One single inconvertible fact about +Dakin’s time as Bishop is that there are currently quite a number of wounded survivors of an abrasive episcopal pastoral ministry.  I have no access to actual names or situations, but there seems to be a consensus on this point among all those who comment on the Winchester situation.  Cases of bullying, wherever they occur, have a contagious effect.  One person’s bullying can cause a collapse of morale in a family, a parish or an entire deanery.  The would-be complainants at the Winchester Diocesan Synod last June, knew from their personal acquaintance, some of these traumatised individuals in the diocese.  The individual cases of the traumatised were not only those directly affected by the bully’s actions, but others who knew about them.  If we leave to one side all the other financial and administrative issues which seem to have played a part in the complaints against the Bishop, we still have this issue of damage and hurt.  How does one deal with such things?  In the Winchester situation, the moment for reconciliation between perpetrator and victims seems to have long passed.  The climax of the service, combining the powerful words of Wesley and the obvious distress of the reader were indeed moving to the hearer.   What was really going on for +Dakin?  Were we listening to words that convey his deep regret for actions that have caused so much hurt?  Quite possibly this liturgical moment in front of the high altar of Winchester was indeed an attempt at such contrition.  It may of course have been equally an attempt to use high emotion to win over, even now, members of the Diocese that had been increasingly alienated from his ministry over the years.  Another possibility is that the tears were of incomprehension and personal pain. Were the tears, in short, uttered for him or for the many he has wounded by his harmful ministry? The drama of the farewell may have been a combination and confusion of all three.  Each reader is invited, after watching the event, to make their own assessment of what was really going on at this point in the service.  There are unlikely to be any correct answers.

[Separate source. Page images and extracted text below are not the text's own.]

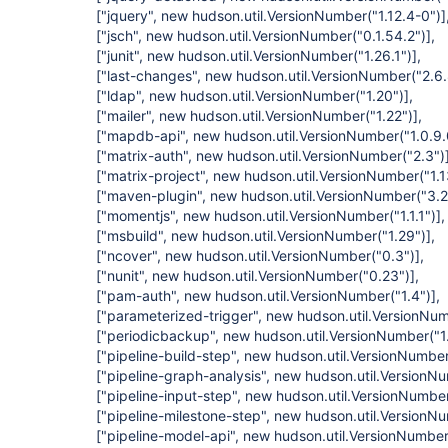
["jquery", new hudson.util.VersionNumber("1.12.4-0")]
["jsch", new hudson.util.VersionNumber("0.1.54.2")]
,
["junit", new hudson.util.VersionNumber("1.26.1")]
,
["last-changes", new hudson.util.VersionNumber("2.6.
["ldap", new hudson.util.VersionNumber("1.20")]
,
["mailer", new hudson.util.VersionNumber("1.22")]
,
["mapdb-api", new hudson.util.VersionNumber("1.0.9.
["matrix-auth", new hudson.util.VersionNumber("2.3")
["matrix-project", new hudson.util.VersionNumber("1.1
["maven-plugin", new hudson.util.VersionNumber("3.2
["momentjs", new hudson.util.VersionNumber("1.1.1")]
,
["msbuild", new hudson.util.VersionNumber("1.29")]
,
["ncover", new hudson.util.VersionNumber("0.3")]
,
["nunit", new hudson.util.VersionNumber("0.23")]
,
["pam-auth", new hudson.util.VersionNumber("1.4")]
,
["parameterized-trigger", new hudson.util.VersionNum
["periodicbackup", new hudson.util.VersionNumber("1.
["pipeline-build-step", new hudson.util.VersionNumber
["pipeline-graph-analysis", new hudson.util.VersionNu
["pipeline-input-step", new hudson.util.VersionNumber
["pipeline-milestone-step", new hudson.util.VersionNu
["pipeline-model-api", new hudson.util.VersionNumber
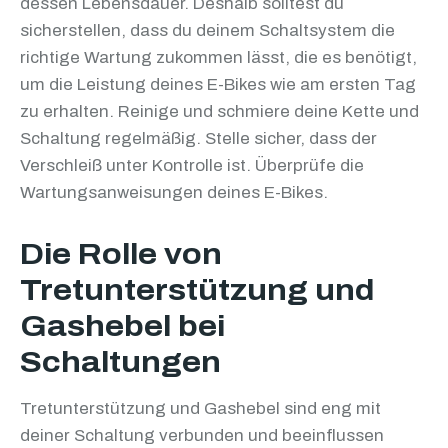
dessen Lebensdauer. Deshalb solltest du
sicherstellen, dass du deinem Schaltsystem die
richtige Wartung zukommen lässt, die es benötigt,
um die Leistung deines E-Bikes wie am ersten Tag
zu erhalten. Reinige und schmiere deine Kette und
Schaltung regelmäßig. Stelle sicher, dass der
Verschleiß unter Kontrolle ist. Überprüfe die
Wartungsanweisungen deines E-Bikes.
Die Rolle von
Tretunterstützung und
Gashebel bei
Schaltungen
Tretunterstützung und Gashebel sind eng mit
deiner Schaltung verbunden und beeinflussen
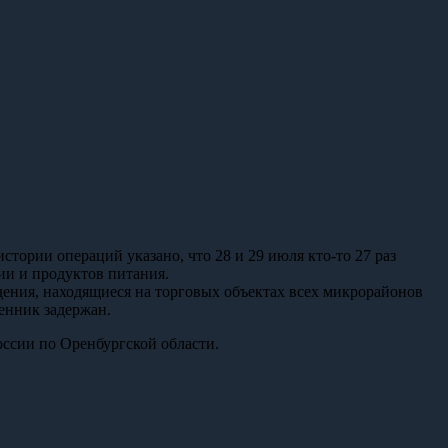
стории операций указано, что 28 и 29 июля кто-то 27 раз
ции и продуктов питания.
ения, находящиеся на торговых объектах всех микрорайонов
енник задержан.
ссии по Оренбургской области.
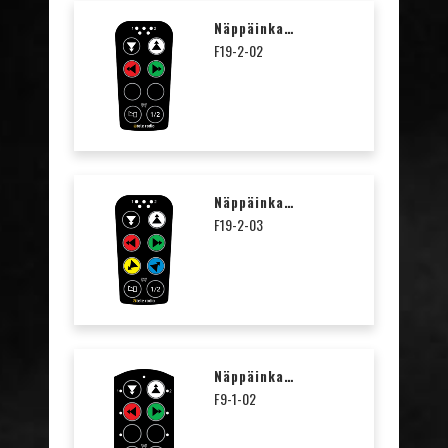
Näppäinkalvo Nuolet T19-2
F19-2-02
Näppäinkalvo Nuolet T19-2
F19-2-03
Näppäinkalvo Nuolet T9-1 / T17-8
F9-1-02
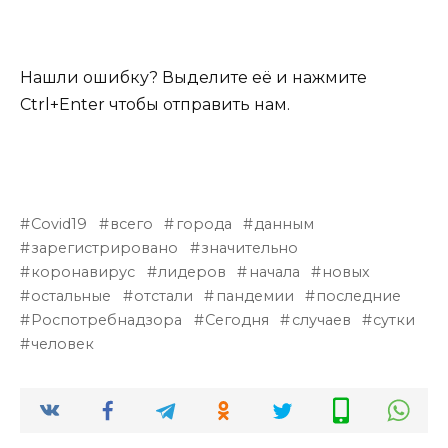
Нашли ошибку? Выделите её и нажмите
Ctrl+Enter чтобы отправить нам.
Covid19
всего
города
данным
зарегистрировано
значительно
коронавирус
лидеров
начала
новых
остальные
отстали
пандемии
последние
Роспотребнадзора
Сегодня
случаев
сутки
человек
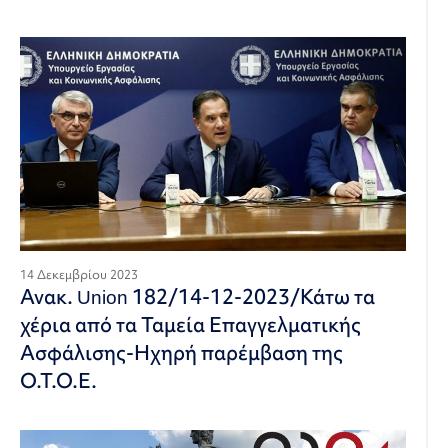
14 Δεκεμβρίου 2023
Ανακ. Union 182/14-12-2023/Κάτω τα
χέρια από τα Ταμεία Επαγγελματικής
Ασφάλισης-Ηχηρή παρέμβαση της
Ο.Τ.Ο.Ε.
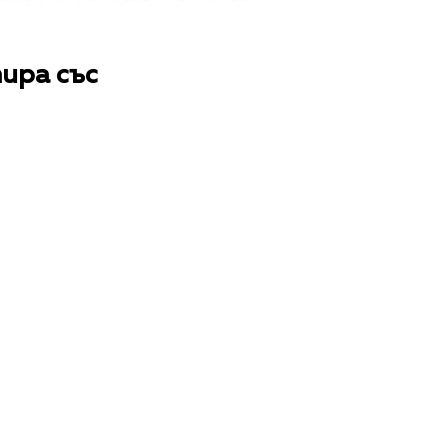
ира със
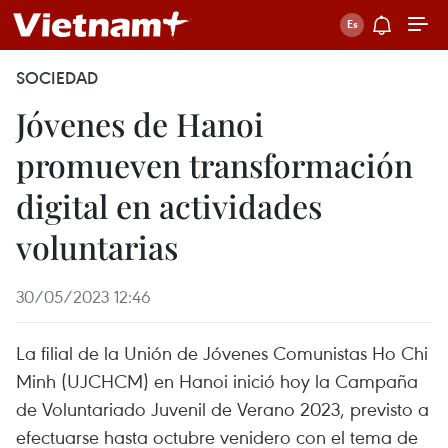
SOCIEDAD
Jóvenes de Hanoi
promueven transformación
digital en actividades
voluntarias
30/05/2023 12:46
La filial de la Unión de Jóvenes Comunistas Ho Chi
Minh (UJCHCM) en Hanoi inició hoy la Campaña
de Voluntariado Juvenil de Verano 2023, previsto a
efectuarse hasta octubre venidero con el tema de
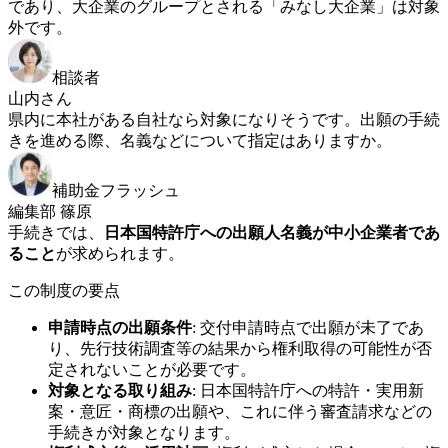
であり、大企業のグループとされる「みなし大企業」は対象
外です。
相談者
山内さん
県内に本社がある自社なら対象になりそうです。出願の手続
きを進める際、名義などについて指定はありますか。
補助金フラッシュ
編集部 篠原
手続きでは、
日本国特許庁への出願人名義が中小企業者であ
ること
が求められます。
この制度の要点
申請時点の出願条件
:
交付申請時点で出願が未了であ
り、先行技術調査等の結果から権利取得の可能性が否
定されないことが必要です。
対象となる取り組み
:
日本国特許庁への特許・実用新
案・意匠・商標の出願や、これに伴う審査請求などの
手続きが対象となります。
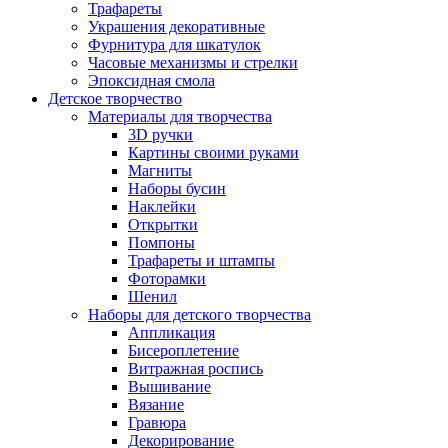
Трафареты
Украшения декоративные
Фурнитура для шкатулок
Часовые механизмы и стрелки
Эпоксидная смола
Детское творчество
Материалы для творчества
3D ручки
Картины своими руками
Магниты
Наборы бусин
Наклейки
Открытки
Помпоны
Трафареты и штампы
Фоторамки
Шенил
Наборы для детского творчества
Аппликация
Бисероплетение
Витражная роспись
Вышивание
Вязание
Гравюра
Декорирование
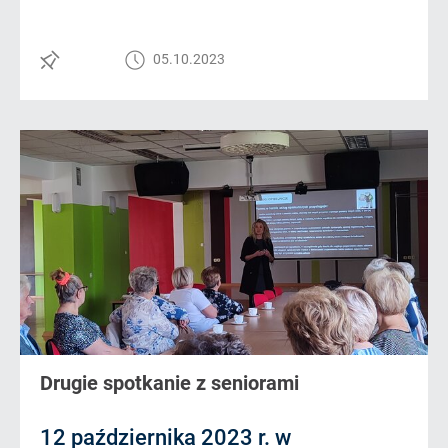
05.10.2023
Drugie spotkanie z seniorami
12 października 2023 r. w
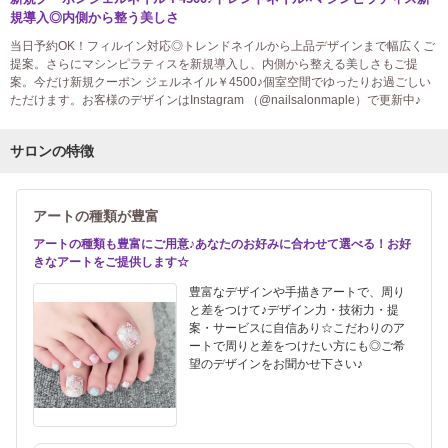
規導入◎内側から整う美しさ
当日予約OK！フィルイン対応◎トレンドネイルから上品デザインまで幅広くご
提案。さらにマシンピラティスを新規導入し、内側から整える美しさもご提
案。今だけ新規クーポン ジェルネイル￥4500♪個室空間でゆったりお過ごしい
ただけます。お客様のデザインはInstagram （@nailsalonmaple）で更新中♪
サロンの特徴
アートの種類が豊富
アートの種類も豊富にご用意♪あなたのお好みに合わせて選べる！お好
きなアートをご提供します☆
豊富なデザインや手描きアートで、周り
と差をつけて♪デザイン力・技術力・提
案・サービスに自信あり☆こだわりのア
ートで周りと差をつけたい方にも◎ご希
望のデザインをお聞かせ下さい♪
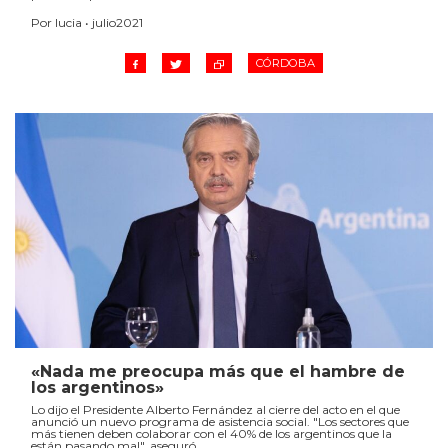
Por lucia • julio2021
CÓRDOBA
«Nada me preocupa más que el hambre de
los argentinos»
Lo dijo el Presidente Alberto Fernández al cierre del acto en el que
anunció un nuevo programa de asistencia social. "Los sectores que
más tienen deben colaborar con el 40% de los argentinos que la
están pasando mal", aseguró.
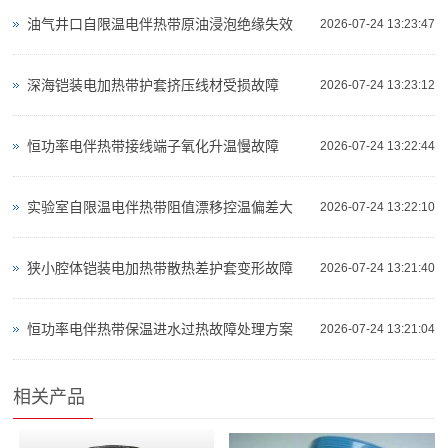
油气井口自限温电伴热带原油浸泡绝缘失效
2026-07-24 13:23:47
深海铠装电加热带护套挤压线材受损故障
2026-07-24 13:23:12
恒功率电伴热带接线端子氧化升温慢故障
2026-07-24 13:22:44
实验室自限温电伴热带阻值漂移控温偏差大
2026-07-24 13:22:10
狭小腔体铠装电加热带散热差护套变形故障
2026-07-24 13:21:40
恒功率电伴热带保温进水过热故障处理方案
2026-07-24 13:21:04
相关产品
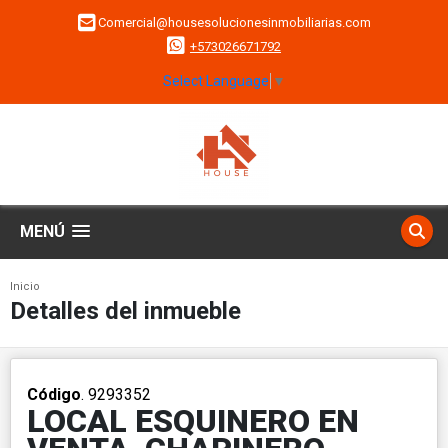
Comercial@housesolucionesinmobiliarias.com
+573026671792
Select Language
▼
MENÚ
Inicio
Detalles del inmueble
Código
. 9293352
LOCAL ESQUINERO EN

Looking at the whole episode that unfolded in Winchester last Saturday I am left to wonder whether anything can be lifted from the events of last Saturday and applied to the whole Church. In thinking about the tears shed by the Bishop, I am reminded of the sometimes intense emotional ambiance of reconciliation work undertaken by the Bridge Builders organisation. The Winchester event may have lacked many of the necessary ingredients that would achieve a successful reconciliation for those who have been abused sexually or spiritually. There were, however, some elements which might well play a part in such a liturgical/reconciliation process. Whatever the origin of the cracking voice and the tears that could not be held back, they do form part of a potential, as yet unwritten, future liturgy of remorse and contrition which might bring together those guilty of neglect and abuse and the abused.  The early Christian fathers knew about the part of tears in the expression of remorse for sin.  Somehow +Dakin’s action in front of the altar may, in fact, be his unwitting offering to the Church.  He may be remembered, not for his numerous mission initiatives, but for this simple act of breaking down before the altar of his cathedral.  In this act he may have been pointing us paradoxically to something that the whole Church desperately needs to discover and make its own.